──────── Extracted material ────────

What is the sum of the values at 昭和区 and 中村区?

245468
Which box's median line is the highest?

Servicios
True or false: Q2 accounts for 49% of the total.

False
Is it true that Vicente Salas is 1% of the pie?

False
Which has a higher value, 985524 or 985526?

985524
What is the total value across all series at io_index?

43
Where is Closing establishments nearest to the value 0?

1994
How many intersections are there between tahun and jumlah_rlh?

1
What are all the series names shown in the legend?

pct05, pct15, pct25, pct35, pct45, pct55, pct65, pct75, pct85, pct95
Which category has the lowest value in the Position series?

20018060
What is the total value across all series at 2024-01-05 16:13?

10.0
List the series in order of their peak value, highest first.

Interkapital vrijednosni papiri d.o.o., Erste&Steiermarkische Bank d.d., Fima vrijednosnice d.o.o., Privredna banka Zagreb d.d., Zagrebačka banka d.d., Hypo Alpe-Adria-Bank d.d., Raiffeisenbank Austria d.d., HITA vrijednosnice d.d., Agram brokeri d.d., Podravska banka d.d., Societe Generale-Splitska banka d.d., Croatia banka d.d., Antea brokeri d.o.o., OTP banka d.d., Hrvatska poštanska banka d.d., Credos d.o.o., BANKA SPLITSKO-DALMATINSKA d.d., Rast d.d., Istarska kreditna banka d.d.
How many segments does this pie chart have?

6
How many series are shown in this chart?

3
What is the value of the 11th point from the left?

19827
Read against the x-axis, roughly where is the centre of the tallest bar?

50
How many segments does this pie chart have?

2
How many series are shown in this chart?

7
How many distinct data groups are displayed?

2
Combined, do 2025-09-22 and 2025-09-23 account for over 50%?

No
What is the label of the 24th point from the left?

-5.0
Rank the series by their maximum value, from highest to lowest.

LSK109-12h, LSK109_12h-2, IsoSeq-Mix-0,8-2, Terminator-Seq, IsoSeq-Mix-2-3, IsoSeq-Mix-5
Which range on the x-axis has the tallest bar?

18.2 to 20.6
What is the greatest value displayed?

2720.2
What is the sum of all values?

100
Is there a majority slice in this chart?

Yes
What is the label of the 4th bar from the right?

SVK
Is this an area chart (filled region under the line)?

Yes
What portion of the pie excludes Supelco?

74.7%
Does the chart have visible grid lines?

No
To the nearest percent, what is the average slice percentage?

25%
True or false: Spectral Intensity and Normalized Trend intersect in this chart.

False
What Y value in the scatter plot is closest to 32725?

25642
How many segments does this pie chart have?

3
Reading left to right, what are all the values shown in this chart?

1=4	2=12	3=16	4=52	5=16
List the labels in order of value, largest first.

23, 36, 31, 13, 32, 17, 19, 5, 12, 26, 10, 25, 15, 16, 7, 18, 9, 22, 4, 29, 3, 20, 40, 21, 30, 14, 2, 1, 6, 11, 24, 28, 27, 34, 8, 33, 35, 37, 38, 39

────────

Work instruction — Copy out every entry above word for word, with the same line breaks.

Task result —
What is the sum of the values at 昭和区 and 中村区?

245468
Which box's median line is the highest?

Servicios
True or false: Q2 accounts for 49% of the total.

False
Is it true that Vicente Salas is 1% of the pie?

False
Which has a higher value, 985524 or 985526?

985524
What is the total value across all series at io_index?

43
Where is Closing establishments nearest to the value 0?

1994
How many intersections are there between tahun and jumlah_rlh?

1
What are all the series names shown in the legend?

pct05, pct15, pct25, pct35, pct45, pct55, pct65, pct75, pct85, pct95
Which category has the lowest value in the Position series?

20018060
What is the total value across all series at 2024-01-05 16:13?

10.0
List the series in order of their peak value, highest first.

Interkapital vrijednosni papiri d.o.o., Erste&Steiermarkische Bank d.d., Fima vrijednosnice d.o.o., Privredna banka Zagreb d.d., Zagrebačka banka d.d., Hypo Alpe-Adria-Bank d.d., Raiffeisenbank Austria d.d., HITA vrijednosnice d.d., Agram brokeri d.d., Podravska banka d.d., Societe Generale-Splitska banka d.d., Croatia banka d.d., Antea brokeri d.o.o., OTP banka d.d., Hrvatska poštanska banka d.d., Credos d.o.o., BANKA SPLITSKO-DALMATINSKA d.d., Rast d.d., Istarska kreditna banka d.d.
How many segments does this pie chart have?

6
How many series are shown in this chart?

3
What is the value of the 11th point from the left?

19827
Read against the x-axis, roughly where is the centre of the tallest bar?

50
How many segments does this pie chart have?

2
How many series are shown in this chart?

7
How many distinct data groups are displayed?

2
Combined, do 2025-09-22 and 2025-09-23 account for over 50%?

No
What is the label of the 24th point from the left?

-5.0
Rank the series by their maximum value, from highest to lowest.

LSK109-12h, LSK109_12h-2, IsoSeq-Mix-0,8-2, Terminator-Seq, IsoSeq-Mix-2-3, IsoSeq-Mix-5
Which range on the x-axis has the tallest bar?

18.2 to 20.6
What is the greatest value displayed?

2720.2
What is the sum of all values?

100
Is there a majority slice in this chart?

Yes
What is the label of the 4th bar from the right?

SVK
Is this an area chart (filled region under the line)?

Yes
What portion of the pie excludes Supelco?

74.7%
Does the chart have visible grid lines?

No
To the nearest percent, what is the average slice percentage?

25%
True or false: Spectral Intensity and Normalized Trend intersect in this chart.

False
What Y value in the scatter plot is closest to 32725?

25642
How many segments does this pie chart have?

3
Reading left to right, what are all the values shown in this chart?

1=4	2=12	3=16	4=52	5=16
List the labels in order of value, largest first.

23, 36, 31, 13, 32, 17, 19, 5, 12, 26, 10, 25, 15, 16, 7, 18, 9, 22, 4, 29, 3, 20, 40, 21, 30, 14, 2, 1, 6, 11, 24, 28, 27, 34, 8, 33, 35, 37, 38, 39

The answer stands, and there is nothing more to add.